У меня есть старый снимок — я в колхозе, год, должно быть, 1955-й, лето после первого курса. Я сижу под стогом сена, на плече у меня то ли вилы, то ли грабли (виден черенок), глаза прищурены от солнца, я отдыхаю.
Папу эта фотография очень занимала. По его мнению, она свидетельствовала, что благодаря нескольким славянским каплям крови мне дано вот так растворяться во времени, никуда не спешить, просто быть. Он же может лишь завидовать этому, а сам живет в неумолимо хронометрированном мире, причем не столько немецком, размеренном, сколько еврейском, истеричном. Будучи воплощением немецкой организованности (он родился в Кёнигсберге, и по нему, как по Канту, можно было проверять часы), в российском хаосе он постоянно оказывался единственным шагающим в ногу и нервно ожидающим подхода остальных частей.
Приученный им считать, что я опоздал на встречу, если пришел на минуту позже назначенного времени — хотя бы и на полчаса раньше партнера, я унаследовал-таки его комплекс пунктуальности и раздраженной зависти к неторопливым аборигенам. В «Тихом Доне» меня больше всего восхищало, как там назначаются свидания: «Повечеряете — выходи к плетню».
В «Кроткой» Достоевского герой, типичный западник, узнав о самоубийстве жены, восклицает: «Всего только пять минут опоздал!» В действительности он опаздывает на целую жизнь, которая у него четко распланирована (позорное прошлое — накопительское настоящее — светлое будущее) и проходит в дрессировке жены-бесприданницы. Мотивы времени и денег совмещает род занятий героя — владельца закладной конторы. По национальности он, как и старуха-процентщица в «Преступлении и наказании», не еврей, но профессия у него типично жидовская — взимание денег за самый ход времени. Сегодня это норма в обуржуазившемся мире, но в Средние века христианин не мог заниматься столь богопротивным делом, и оно выпадало на долю евреев.

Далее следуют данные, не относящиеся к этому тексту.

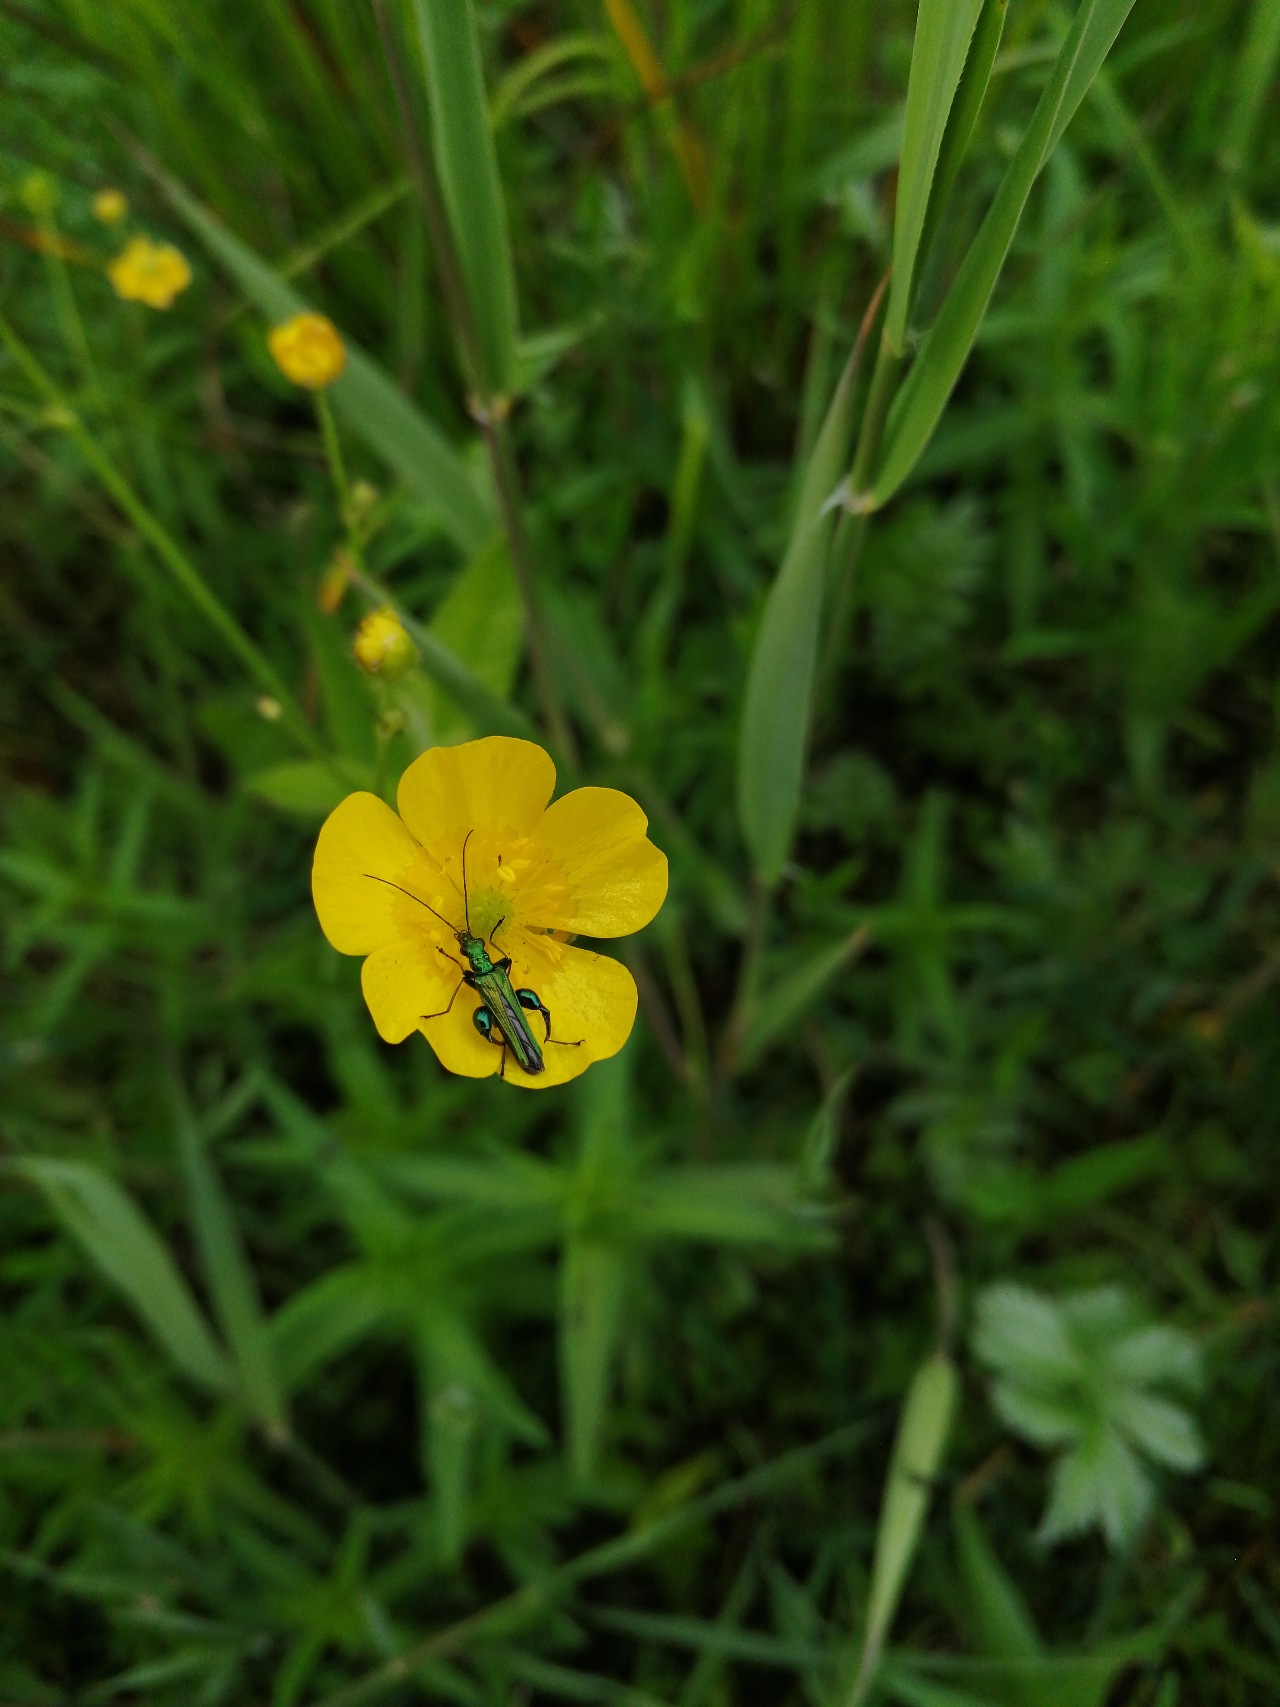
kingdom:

Да что там, еще недавно одна православная художница из России, гостившая в Санта-Монике, отказывалась понять, как это можно дать взаймы тысячу долларов, а через год требовать назад тясячу сто. Я помнил ее мать, в молодости служившую домработницей в семье моих знакомых, а ее бабушка вообще успела родиться крепостной.
Я тоже никак не могу выдавить из себя раба — мне морально тяжело платить за парковку машины, то есть, грубо говоря, за время и место. (Слава богу, для велосипедов и то, и другое пока бесплатно.) Но когда я пожаловался на этот пережиток российского прошлого коллеге-американцу, он признался, что ему тоже противно платить за паркинг. И это при том, что формулы «Время — деньги» и, буквально, «Спасибо вам за ваше время» давно уже въелись в плоть, кровь и подсознание американцев.
Во время первой поездки в Польшу (1967) — эту славянскую и единственно доступную мне тогда Европу — я остановился у тамошних коллег. Я с удивлением отметил, что когда мы садились завтракать, хозяина не бывало дома. Оказывается, он вставал раньше всех и отправлялся на прогулку, которая венчалась чашечкой кофе в кавярне. Но ровно в 9 появлялся, постукивая пальцем по крышке часов, со словами Mam zawsze punkt («У меня всегда ноль-ноль»). Фраза запомнилась, ибо звучала несколько раз в течение дня — каким-то образом, когда он смотрел на часы, на них оказывалось ровно.
Мне эта еврогармония не давалась. Пытаясь освоить культуру кавярни (поводом служил роман с юной полькой), я никак не мог научиться бесконечному растягиванию микроскопической порции эспрессо. Я выпивал вторую, третью, четвертую чашку и томился в ожидании дальнейших событий.